En mi opinión, Monos es una de esas piezas que sobresale de entre el resto. Su trama podría resumirse así: un cirujano realiza una operación experimental en un mono para descubrir, más tarde, que una antigua momia egipcia podría haber sufrido un procedimiento similar. Pronto, fuerzas sobrenaturales comienzan a manifestarse, llevándolo a un desenlace aterrador.
El cuento puede leerse aquí, aunque yo recomiendo hacerse con los dos volúmenes publicados por Valdemar que recogen parte de su obra.
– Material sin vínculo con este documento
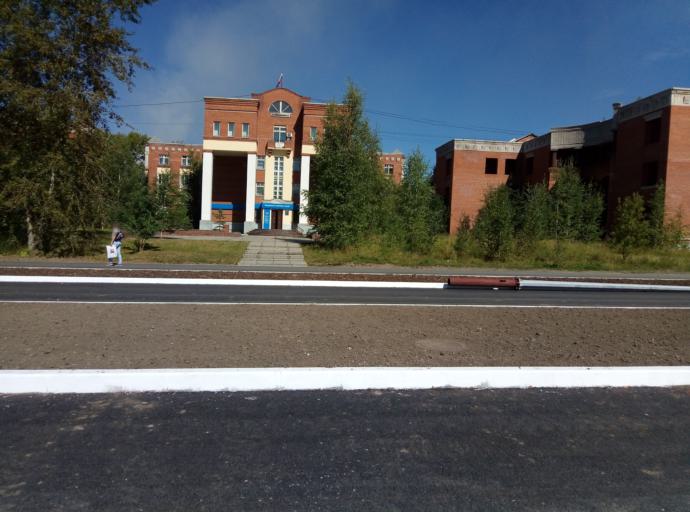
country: RU
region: Sverdlovsk
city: Krasnotur'insk
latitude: 59.7637
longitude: 60.1855
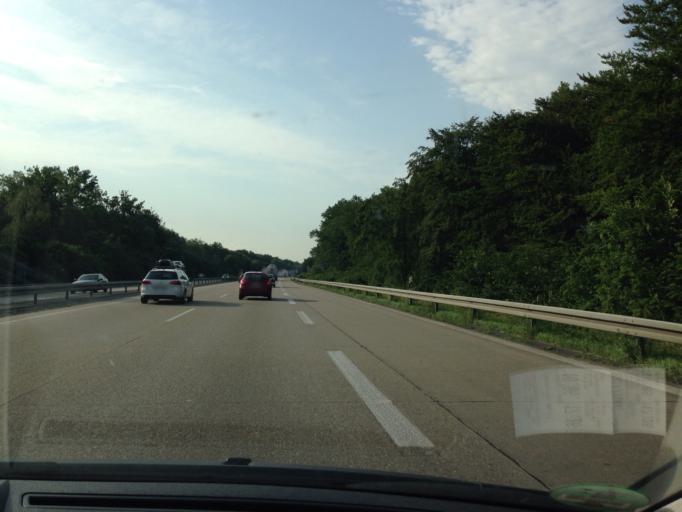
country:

La cosa es que, en Monos, se presenta una idea —un objeto robado a un cadáver— que no solo se repite en El sabueso, escrito unos diez años antes, sino que, al igual que allí, desencadena una maldición cuya fuerza está impulsada por una entidad animal. Ambas tramas culminan en un desenlace aterrador que precede a la restitución imposible del objeto robado a su legítimo propietario (o sea, devuelto a la tumba).
Me parece interesante señalar cómo ambos relatos construyen su horror a partir de la transgresión de lo sagrado. En El sabueso, Lovecraft despliega un horror basado en la maldición y la persecución implacable de los profanadores, sin la vastedad cósmica que caracteriza a otras de sus obras. Por su parte, Benson parece moverse en una clave más clásica, donde la maldición es el castigo por una osadía moral, pero sin esa sensación de fatalidad ineludible que a menudo impregna los relatos del de Providence. El horror de Benson es más cercano, más tangible, aunque igualmente fatal. Además, y en ambos relatos, la presencia maldita se deja sentir de inmediato, estableciendo un ritmo narrativo con cierta inclinación hacia la inmediatez del horror y su impacto sobre los protagonistas.
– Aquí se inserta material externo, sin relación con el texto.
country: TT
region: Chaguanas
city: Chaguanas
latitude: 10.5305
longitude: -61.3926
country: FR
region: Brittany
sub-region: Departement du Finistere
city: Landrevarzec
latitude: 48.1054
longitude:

Benson era británico, y quizá había leído a Lovecraft de refilón. La obra de éste no gozaba entonces de la popularidad que tiene ahora, ya que su reconocimiento fue póstumo, pero sabiendo que Monos fue publicada originalmente en el número de diciembre de 1933 de Weird Tales, y que El sabueso lo hizo en las páginas de la misma revista en febrero de 1924, quizá tengamos ahí un nexo del que tirar.
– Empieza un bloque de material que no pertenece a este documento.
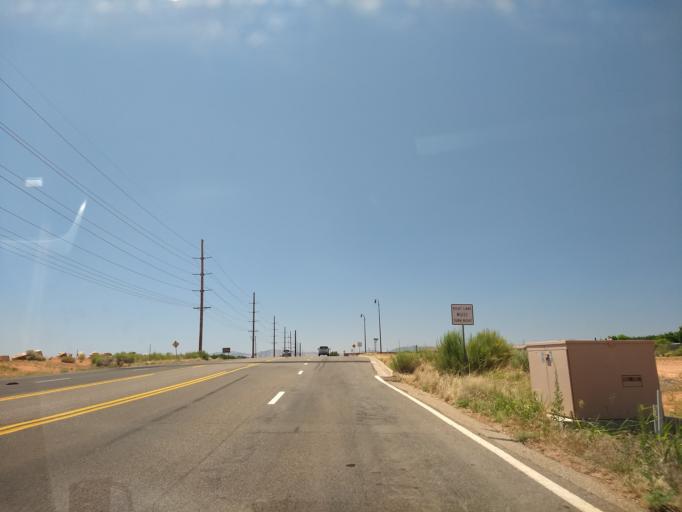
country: US
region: Utah
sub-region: Washington County
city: Washington
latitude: 37.1312
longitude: -113.4841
En cualquier caso, aquí llegamos a una cuestión más amplia, que es la que nos ha traído hasta aquí: cómo unas obras pueden inspirarse en otras para crear algo propio. No es necesario que Benson haya bebido directamente de Lovecraft —como éste hizo con su adorado Edgar Allan Poe: sin ir más lejos, siempre he sostenido que su cuento Aire frío es su propia versión de El caso del señor Valdemar—, pero sí es evidente que ambos trabajaron con temas y motivos comunes, cada uno con su propia sensibilidad. La historia del arte se nutre de esta transmisión de ideas, donde ciertos tropos y obsesiones se reinventan constantemente en nuevas formas. Monos y El sabueso son ejemplos de cómo ideas comunes —la profanación de lo antiguo y sus consecuencias— desarrolladas con los mismos elementos pueden generar narraciones distintas y personales, demostrando que la inspiración no es simple repetición, sino reinterpretación y evolución.